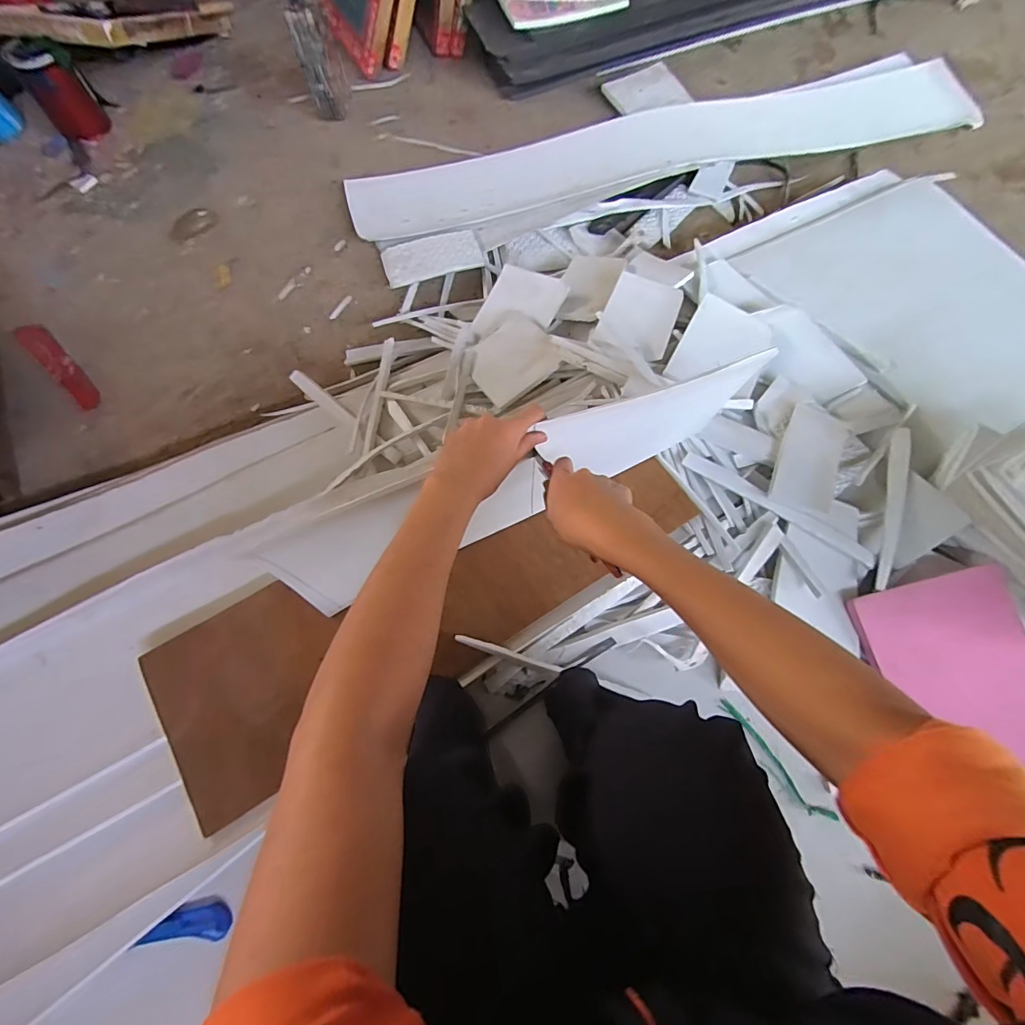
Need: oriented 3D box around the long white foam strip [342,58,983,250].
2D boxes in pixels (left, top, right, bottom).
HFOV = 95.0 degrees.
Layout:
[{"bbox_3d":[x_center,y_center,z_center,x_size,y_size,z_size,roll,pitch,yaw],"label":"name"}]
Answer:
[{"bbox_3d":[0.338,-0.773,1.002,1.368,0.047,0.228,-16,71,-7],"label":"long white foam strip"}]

══════

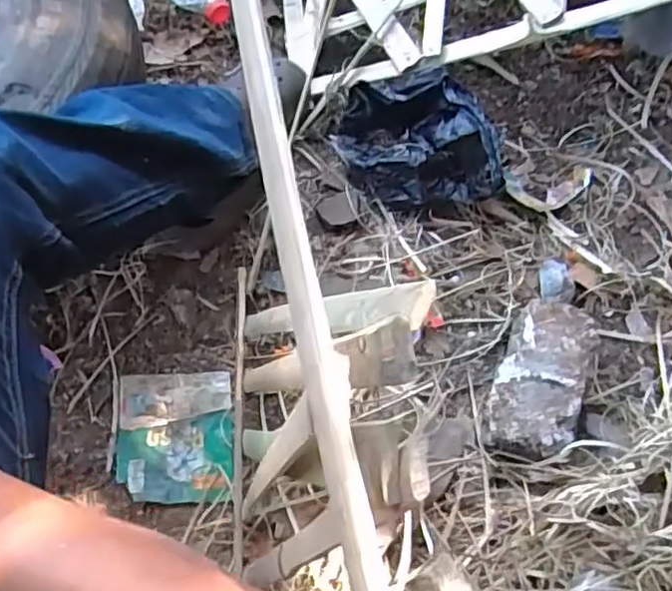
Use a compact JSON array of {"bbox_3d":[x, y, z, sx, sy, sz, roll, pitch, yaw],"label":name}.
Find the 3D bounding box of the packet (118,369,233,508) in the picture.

══════

_BRIEF_: Gather all lines of the records that include the word "roll".

_RESPONSE TO THE EXERCISE_:
[{"bbox_3d":[x_center,y_center,z_center,x_size,y_size,z_size,roll,pitch,yaw],"label":"name"}]
Use a compact JSON array of {"bbox_3d":[x, y, z, sx, sy, sz, roll, pitch, yaw],"label":name}.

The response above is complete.